After 17 years spent milling around development hell, Terry Gilliam’s adaptation of Don Quixote ranks among the greatest films never made. The celebrated director of such wild-eyed satires as Brazil and Fear and Loathing in Las Vegas took on a mad mission of his own in tackling the legendary picaresque novel from Miguel Cervantes, landing Johnny Depp and Jean Rochefort to star in the tale of a deluded knight pursuing farcical missions around the Spanish countryside while providing subtle critiques of class and religion. The 2002 documentary Lost in La Mancha chronicles Gilliam’s long and arduous road to realizing this vision, which included everything from flash floods to technical hassles to a serious illness from Rochefort that would ultimately table the entire production and result in a $15 million insurance claim.

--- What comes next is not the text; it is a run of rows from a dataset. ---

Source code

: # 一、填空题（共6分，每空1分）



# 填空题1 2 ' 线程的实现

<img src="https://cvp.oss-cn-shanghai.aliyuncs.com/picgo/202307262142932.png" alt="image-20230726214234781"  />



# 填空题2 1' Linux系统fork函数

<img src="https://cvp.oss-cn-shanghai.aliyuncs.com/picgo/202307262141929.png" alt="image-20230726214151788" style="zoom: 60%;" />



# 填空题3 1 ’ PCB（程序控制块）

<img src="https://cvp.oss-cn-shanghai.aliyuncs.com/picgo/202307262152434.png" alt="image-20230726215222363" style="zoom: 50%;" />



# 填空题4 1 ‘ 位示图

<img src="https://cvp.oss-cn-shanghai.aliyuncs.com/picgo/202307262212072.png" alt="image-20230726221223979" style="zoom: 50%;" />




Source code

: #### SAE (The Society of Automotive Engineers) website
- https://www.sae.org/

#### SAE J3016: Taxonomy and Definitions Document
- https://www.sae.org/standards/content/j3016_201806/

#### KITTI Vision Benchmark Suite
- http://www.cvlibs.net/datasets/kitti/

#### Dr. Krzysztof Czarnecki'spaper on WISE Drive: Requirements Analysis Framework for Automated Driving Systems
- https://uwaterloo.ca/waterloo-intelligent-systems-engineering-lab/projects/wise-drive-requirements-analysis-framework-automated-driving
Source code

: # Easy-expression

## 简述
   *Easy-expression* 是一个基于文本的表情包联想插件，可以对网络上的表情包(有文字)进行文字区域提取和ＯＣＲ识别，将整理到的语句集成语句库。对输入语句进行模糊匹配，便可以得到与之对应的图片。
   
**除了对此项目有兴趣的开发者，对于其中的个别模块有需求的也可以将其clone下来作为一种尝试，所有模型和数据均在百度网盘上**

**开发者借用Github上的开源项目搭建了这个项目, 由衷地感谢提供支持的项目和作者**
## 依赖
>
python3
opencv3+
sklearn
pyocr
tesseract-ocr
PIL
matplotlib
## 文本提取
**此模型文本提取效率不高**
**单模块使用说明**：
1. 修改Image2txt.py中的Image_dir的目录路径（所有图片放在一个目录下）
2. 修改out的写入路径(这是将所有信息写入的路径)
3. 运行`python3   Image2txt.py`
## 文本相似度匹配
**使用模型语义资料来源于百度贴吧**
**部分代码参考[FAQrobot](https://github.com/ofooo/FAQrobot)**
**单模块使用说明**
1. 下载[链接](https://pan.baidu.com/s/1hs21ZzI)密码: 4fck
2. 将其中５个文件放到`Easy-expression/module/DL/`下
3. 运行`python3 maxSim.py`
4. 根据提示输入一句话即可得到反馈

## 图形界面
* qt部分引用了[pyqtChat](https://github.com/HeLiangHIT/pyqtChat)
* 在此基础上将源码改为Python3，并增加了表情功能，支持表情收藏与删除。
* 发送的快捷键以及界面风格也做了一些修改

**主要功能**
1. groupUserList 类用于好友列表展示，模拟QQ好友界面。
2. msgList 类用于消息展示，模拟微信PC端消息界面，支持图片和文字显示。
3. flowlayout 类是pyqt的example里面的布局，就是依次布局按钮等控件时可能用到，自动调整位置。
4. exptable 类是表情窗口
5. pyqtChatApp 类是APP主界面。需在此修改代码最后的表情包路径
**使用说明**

Now, Gilliam’s patience and perseverance have been rewarded. In what is either exhilarating news or the cruelest April Fools’ Day prank in recent memory, his Don Quixote has gotten back on track thanks to an co-production deal spanning several countries, with companies in Spain, Portugal, and France coming together to finance Gilliam’s film, which has, ironically, become a more quixotic pursuit than anything Don Quixote actually did. Returning to the original title of The Man Who Killed Don Quixote, the film will begin production in September, with Gilliam regular John Hurt and Jack O’Connell assuming the roles once reserved for Rochefort and Depp, respectively. The Hollywood Reporter has the full story, detailing an $18.2 million budget (a substantial step up from his allotment for his recent The Zero Theorem, estimated at somewhere between $8 and $13 million), as well as plans to shoot in the rolling hills of Spain and Portugal. So long as the mighty hand of God doesn’t descend from the heavens to crush Gilliam’s dreams into dust once again, it looks like this could actually happen.